The KSShch (Корабельный снаряд «Щука» (КСЩ); tr.:Korabelny snaryad Shchuka (KSShch); Anti-Ship Missile "Pike") was a Soviet anti-ship cruise missile design that carried a nuclear warhead. Its GRAU designation is 4K32. It was sometimes referred to as P-1 Strela (П-1 «Стрела», "Arrow"). It was used in the 1950s and 1960s. The missile's NATO reporting name was SS-N-1 Scrubber. It was tested in 1953-1954 on the destroyer Bedovyy (Kildin-class) and entered service in 1955, being deployed on Kildin- and Krupnyy (later converted to Kanin)-class ships. It was fired from a heavy rail launcher SM-59, with an armoured hangar.
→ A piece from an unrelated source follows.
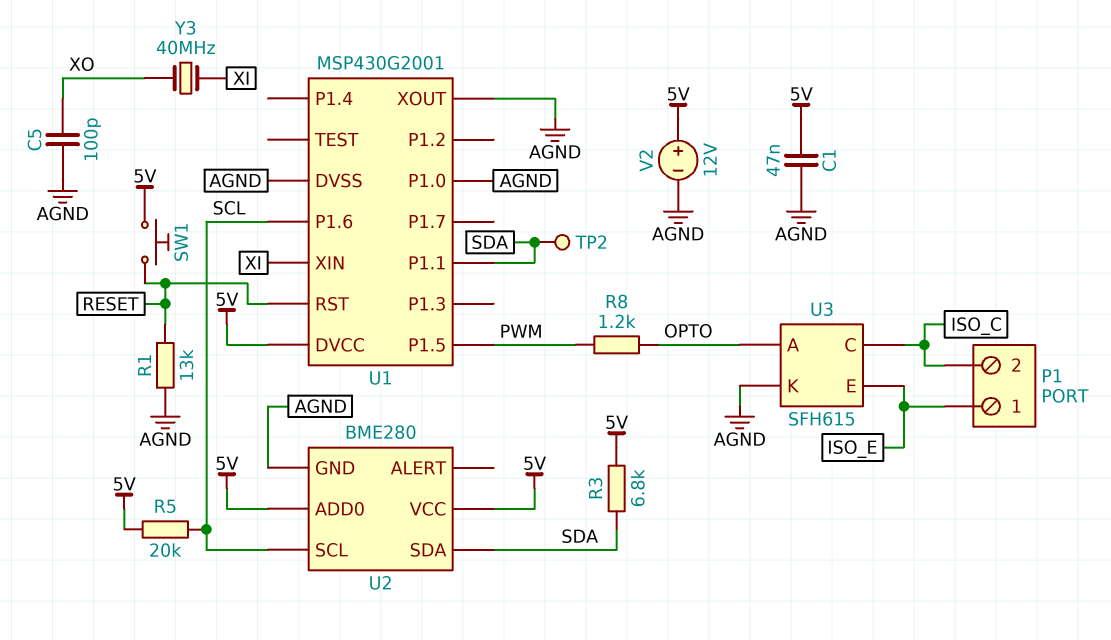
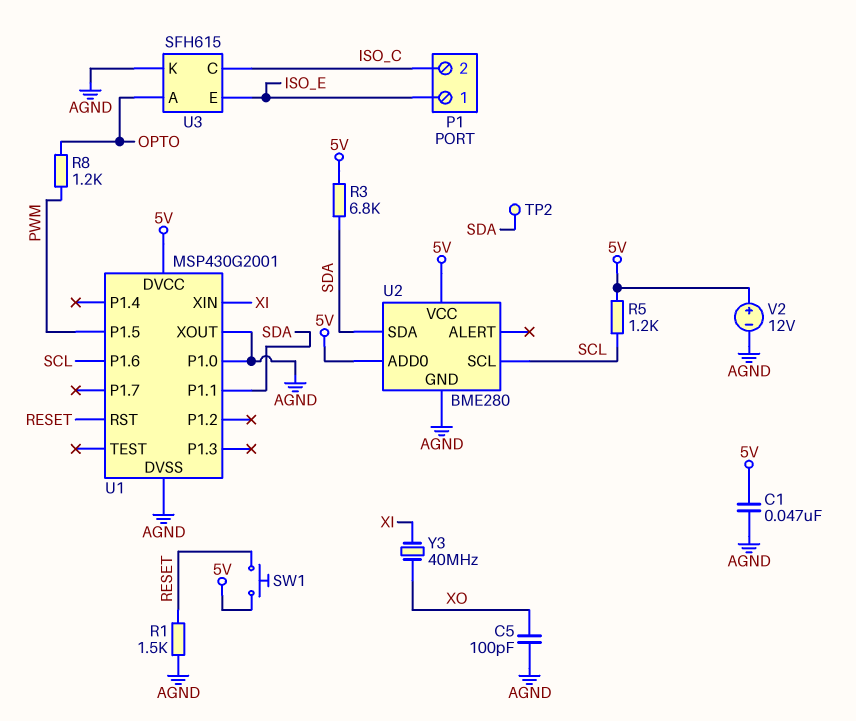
R1: 13k (AGND, RESET) -> 1.5k (AGND, RESET)
R5: 20k (5V, SCL) -> 1.2k (5V, SCL)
As those ships were retrofitted and modernized between 1966 and 1977, the missiles were removed (in favor of the SS-N-2 on the Kildin class and an anti-aircraft/anti-submarine weapons suite on the Kanin class).

==Specifications==
- Total length: 7.6 m (25 ft)
- Diameter: 900 mm (3 ft)
- Wingspan: 4.6 m (15 ft)
- Weight: 3,100 kg (6830 lb)
- Warhead: nuclear warhead or High Explosive
- Propulsion: liquid-fuel rocket
- Range:	68 km
- Guidance: inertial guidance
- Contractor: NPO Mashinostroenia
- Entered service: 1955

== Operators ==

- The Soviet Navy employed the KSShch on Kildin and Kanin class ships, and tested aboard the Project 68ER cruiser Admiral Nakhimov. The missile was withdrawn by 1977.